La guerra en Ucrania, generada por la invasión rusa del año pasado, que este domingo cumple 620 días, sigue su curso de muerte y destrucción. El invierno se acerca y hará prácticamente imposible operaciones de campo, pero estimulará los ataques a distancia, sean aéreos o con plataformas de largo alcance. El viernes, por ejemplo, Rusia lanzó uno de los más masivos ataques con drones de las últimas semanas sobre blancos tanto civiles como militares.
La ofensiva ucraniana durante el verano, sobre la cual existían tantas expectativas, ha tenido pocos avances. Sus fuerzas han logrado capturar algunas posiciones de importancia, pero recuperar poco territorio. En días recientes, en declaraciones a la revista británica The Economist, el comandante en jefe de las fuerzas armadas ucranianas, general Valerii Zaluzhnyi, dijo que la guerra estaba en un impasse.
A pesar de haber perdido alrededor de 150.000 soldados e infinidad de equipos, la capacidad militar de Rusia se mantiene, y todo indica que ha sido capaz de acelerar la producción de armas y municiones, aunque a un enorme costo para la economía y una distorsión en las asignaciones presupuestarias. La capacidad de Ucrania ha sido admirablemente reforzada mediante la transferencia de armamentos occidentales de altísima tecnología, la agilidad de sus cadenas de mando, el ingenio de sus estrategas y la entrega de la población. Sin embargo, a menos que se mantenga el flujo de apoyo de Estados Unidos y Europa, tanto bélico como económico, sus capacidades de resistencia y ofensiva se verán seriamente disminuidas.
Por esta situación, los aliados no deben olvidarse de Ucrania; tampoco, adoptar una actitud de fatiga ante un conflicto que se prolongará por mucho tiempo más; menos, permitir que se convierta en foco de disputas políticas internas, como por desgracia asoman en Estados Unidos. Al contrario, se necesita mantener un compromiso robusto y a largo plazo. Este no solo depende de mantener —y ojalá aumentar— el apoyo ante la agresión, sino también de contribuir a la sostenibilidad y eventual recuperación económica ucraniana, y a abrirle una ruta clara y expedita para su incorporación a la Unión Europea. Es decir, se impone una mirada a largo plazo. El riesgo de que tal cosa no sea posible, por desgracia, es real.
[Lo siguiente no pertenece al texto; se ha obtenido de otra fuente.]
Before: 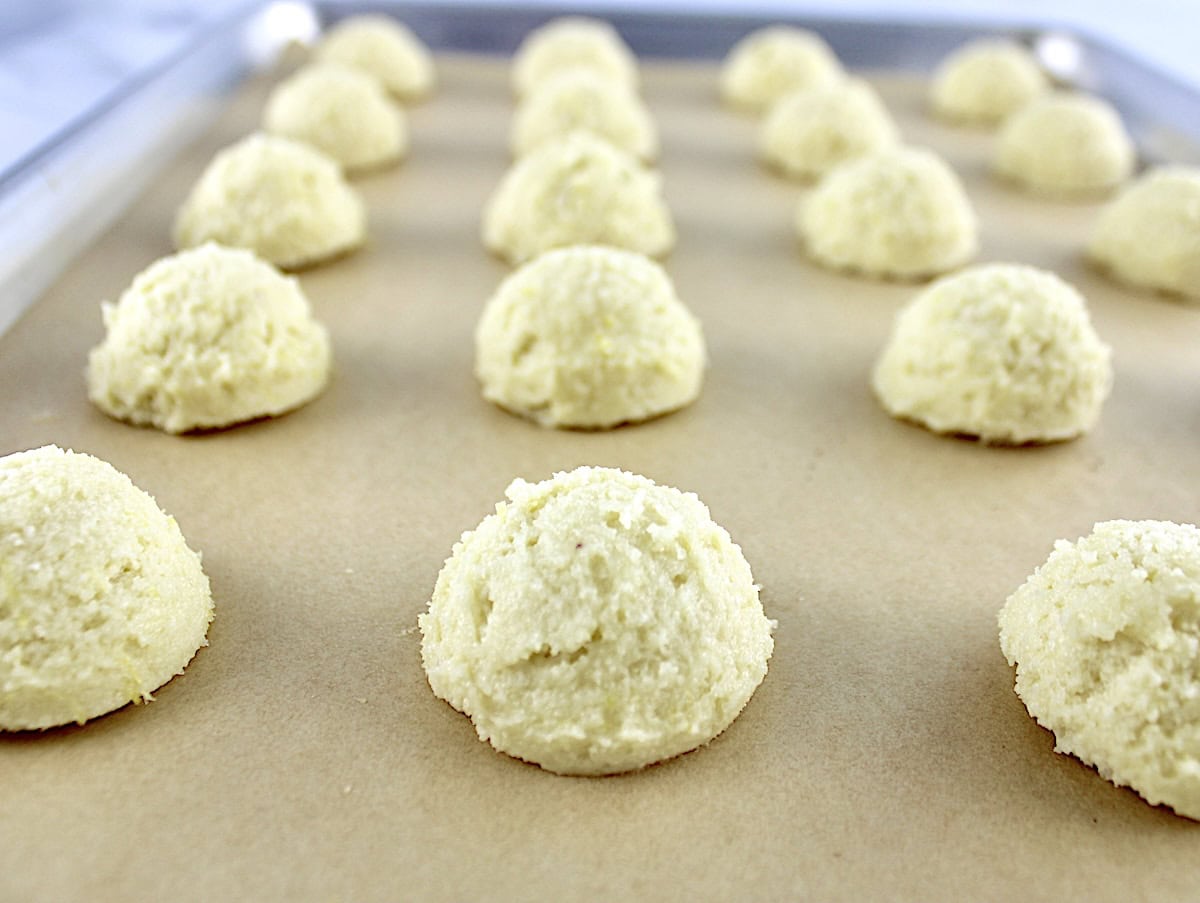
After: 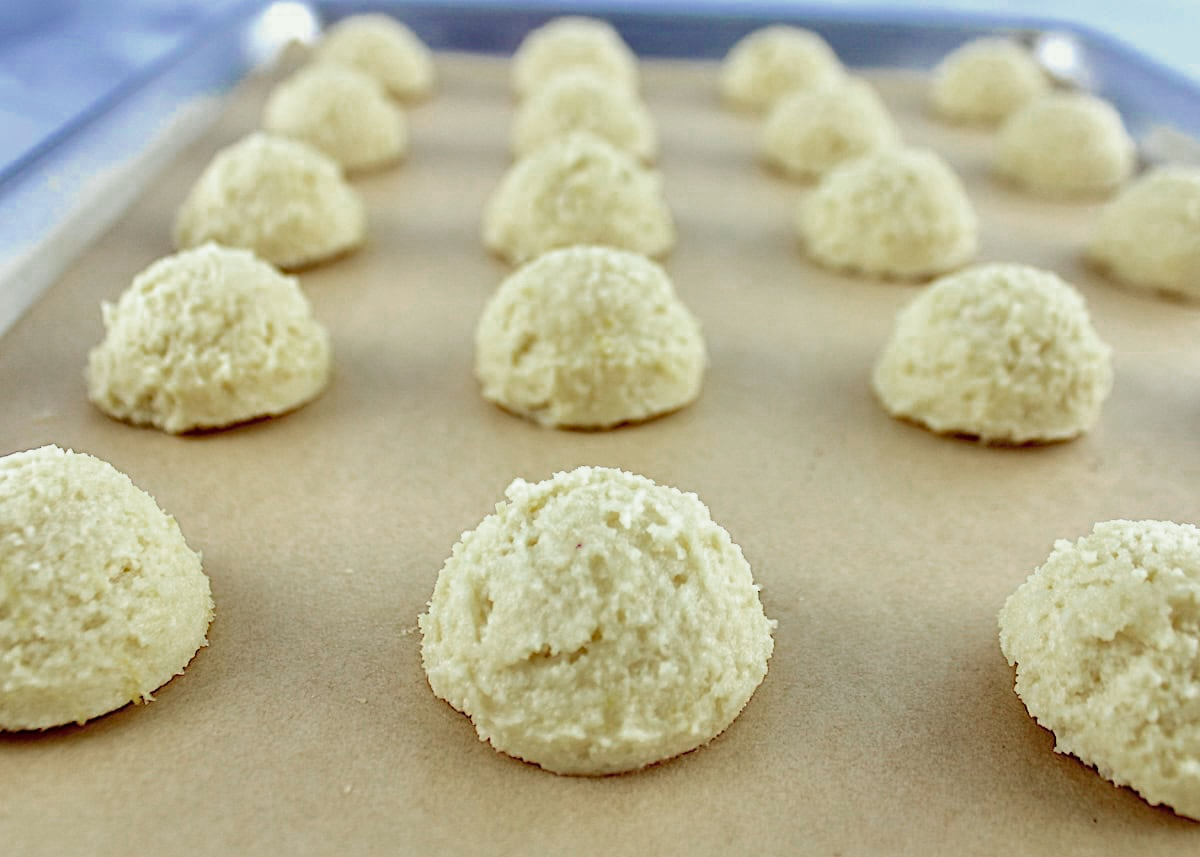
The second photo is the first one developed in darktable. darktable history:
contrast brightness saturation: contrast 0.1, saturation -0.303
color zones: curves: ch0 [(0, 0.553) (0.123, 0.58) (0.23, 0.419) (0.468, 0.155) (0.605, 0.132) (0.723, 0.063) (0.833, 0.172) (0.921, 0.468)]; ch1 [(0.025, 0.645) (0.229, 0.584) (0.326, 0.551) (0.537, 0.446) (0.599, 0.911) (0.708, 1) (0.805, 0.944)]; ch2 [(0.086, 0.468) (0.254, 0.464) (0.638, 0.564) (0.702, 0.592) (0.768, 0.564)]
crop and rotate: top 0.004%, bottom 5.059%
color correction: highlights a* -2.51, highlights b* 2.33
Tras el ataque terrorista de Hamás contra Israel, la sanguinaria guerra a que ha conducido y el riesgo de que el conflicto llegue a adquirir un carácter regional, la atención global se desplazó hacia el Oriente Próximo. Estados Unidos, en particular, ha realizado un enorme envío militar —esencialmente naval— a la zona, por ahora con carácter disuasivo. Además, está transfiriendo a los israelíes recursos militares a gran escala, y necesitará fondos para mantener y, eventualmente, acrecentar este flujo hacia su cercano aliado.
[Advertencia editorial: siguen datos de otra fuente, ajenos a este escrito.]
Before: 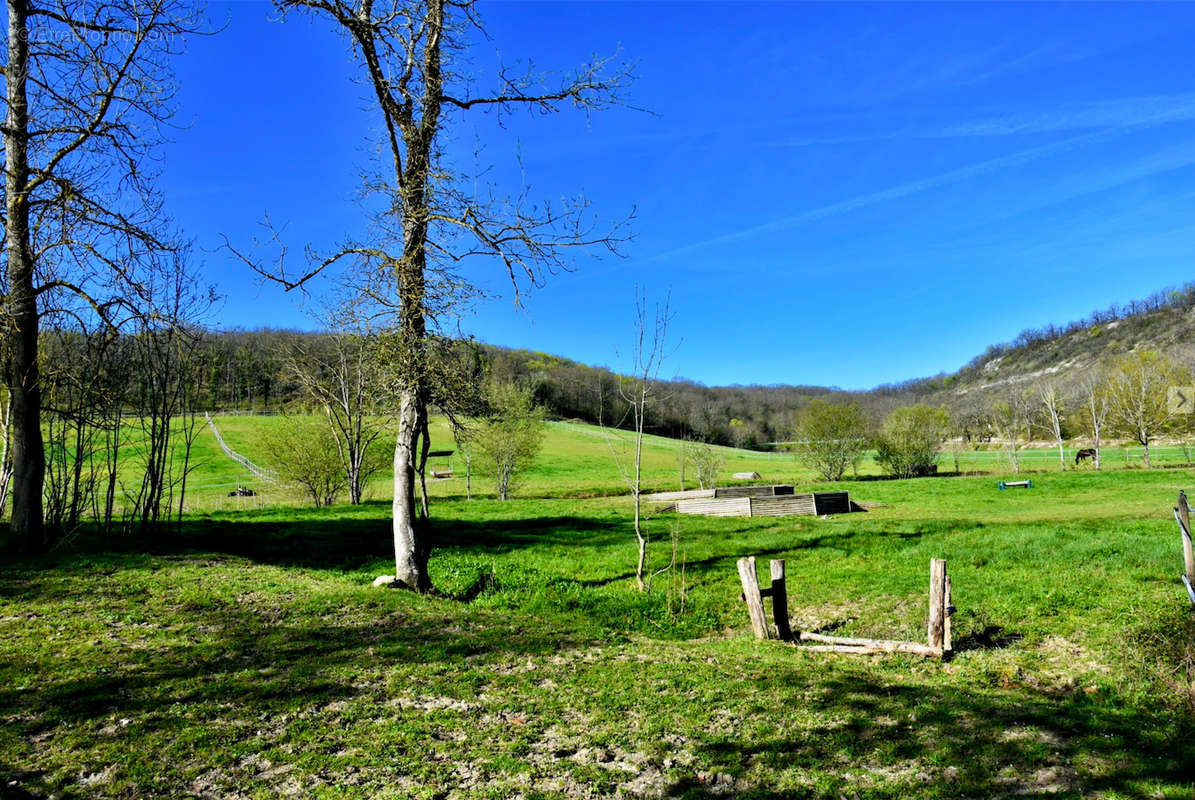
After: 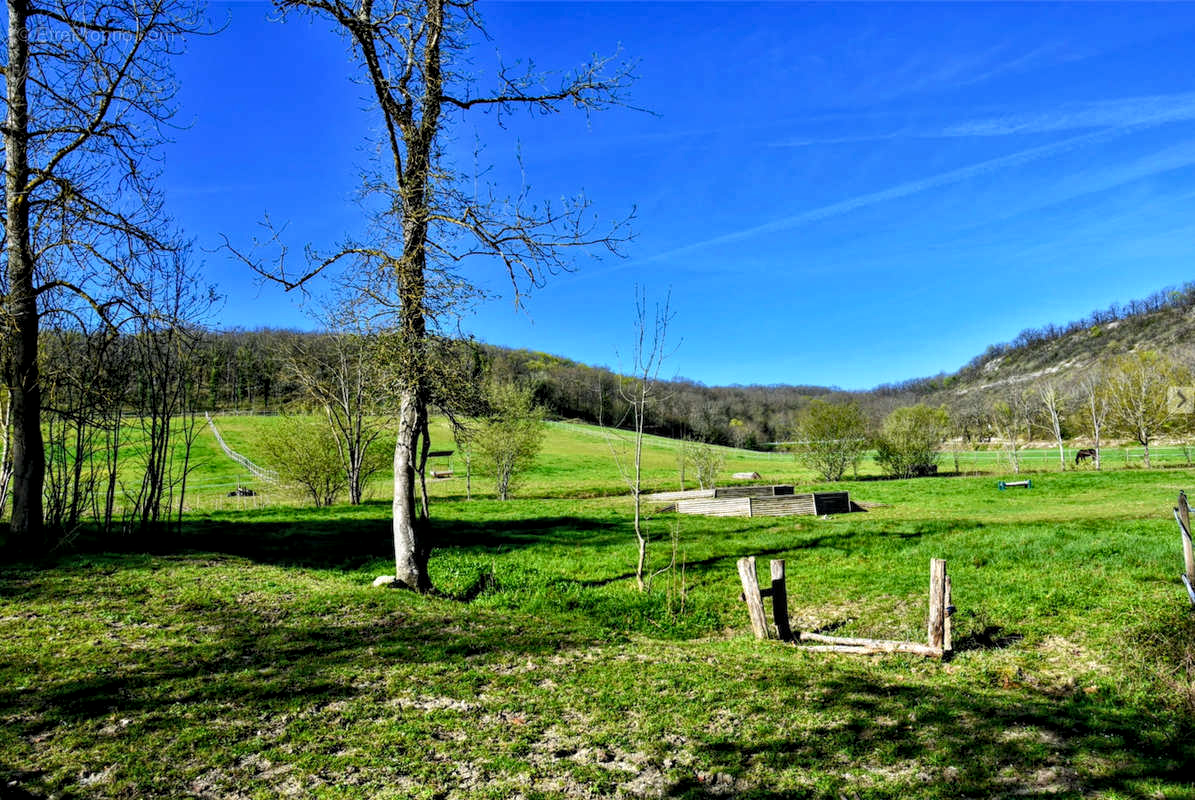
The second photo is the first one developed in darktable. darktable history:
local contrast: highlights 91%, shadows 88%, detail 160%, midtone range 0.2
Lo anterior no ha impedido que mantenga la asistencia a Ucrania; sin embargo, un sector extremista del Partido Republicano se opone a destinarle mayores recursos. Todo indica que fracasará en su intento y que el Congreso finalmente aprobará las partidas solicitadas por el Ejecutivo, tanto para Ucrania como Israel. Sin embargo, un eventual triunfo de Donald Trump sobre Joe Biden en las elecciones de noviembre próximo podría dar al traste con esa política.
Europa, hasta ahora, ha brindado creciente apoyo a los ucranianos. Para sus países, el conflicto tiene un carácter mucho más existencial que para los estadounidenses, y su decisión es mantener y hasta acrecentar el apoyo. Sin embargo, necesitan de Washington, tanto económica como militarmente, y no pueden descuidar los frentes internos, con crecientes tensiones y reclamos por los recursos destinados a la guerra.
El dictador Vladímir Putin apuesta por el desgaste y la fatiga, tanto de Ucrania como de Occidente, para lograr un desenlace a su favor. Esto sería catastrófico tanto para Europa como para el resto del mundo. Implicaría, ni más ni menos, aceptar que mediante la fuerza se puede cercenar la integridad territorial de los Estados y crearía condiciones para agresiones futuras. Por esto, se impone mantener el compromiso a largo plazo con el país agredido, lo cual quiere decir, además, con principios básicos del derecho internacional.
Ucrania no debe ser olvidada ni descuidada. La ejemplar solidaridad con que ha contado su heroico pueblo hasta ahora debe prolongarse. Es mucho lo que está en juego.